(What the exercise asks):
Copy the data exactly. No line may be skipped.

(Data excerpts):
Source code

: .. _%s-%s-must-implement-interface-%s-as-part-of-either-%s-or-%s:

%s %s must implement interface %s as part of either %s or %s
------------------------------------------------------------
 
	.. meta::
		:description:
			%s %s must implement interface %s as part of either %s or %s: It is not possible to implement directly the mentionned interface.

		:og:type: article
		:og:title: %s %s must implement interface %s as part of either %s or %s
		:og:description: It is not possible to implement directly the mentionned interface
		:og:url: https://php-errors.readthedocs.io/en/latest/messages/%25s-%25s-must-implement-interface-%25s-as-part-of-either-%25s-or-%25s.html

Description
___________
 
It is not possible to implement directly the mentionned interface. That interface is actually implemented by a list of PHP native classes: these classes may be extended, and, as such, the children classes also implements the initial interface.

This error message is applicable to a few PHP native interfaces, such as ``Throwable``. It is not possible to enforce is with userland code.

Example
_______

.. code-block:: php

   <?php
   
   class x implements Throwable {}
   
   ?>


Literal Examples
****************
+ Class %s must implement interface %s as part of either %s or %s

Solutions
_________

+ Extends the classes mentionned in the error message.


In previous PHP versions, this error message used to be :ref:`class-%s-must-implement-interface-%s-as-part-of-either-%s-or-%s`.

(Result of the exercise):
Source code

: .. _%s-%s-must-implement-interface-%s-as-part-of-either-%s-or-%s:

%s %s must implement interface %s as part of either %s or %s
------------------------------------------------------------
 
	.. meta::
		:description:
			%s %s must implement interface %s as part of either %s or %s: It is not possible to implement directly the mentionned interface.

		:og:type: article
		:og:title: %s %s must implement interface %s as part of either %s or %s
		:og:description: It is not possible to implement directly the mentionned interface
		:og:url: https://php-errors.readthedocs.io/en/latest/messages/%25s-%25s-must-implement-interface-%25s-as-part-of-either-%25s-or-%25s.html

Description
___________
 
It is not possible to implement directly the mentionned interface. That interface is actually implemented by a list of PHP native classes: these classes may be extended, and, as such, the children classes also implements the initial interface.

This error message is applicable to a few PHP native interfaces, such as ``Throwable``. It is not possible to enforce is with userland code.

Example
_______

.. code-block:: php

   <?php
   
   class x implements Throwable {}
   
   ?>


Literal Examples
****************
+ Class %s must implement interface %s as part of either %s or %s

Solutions
_________

+ Extends the classes mentionned in the error message.


In previous PHP versions, this error message used to be :ref:`class-%s-must-implement-interface-%s-as-part-of-either-%s-or-%s`.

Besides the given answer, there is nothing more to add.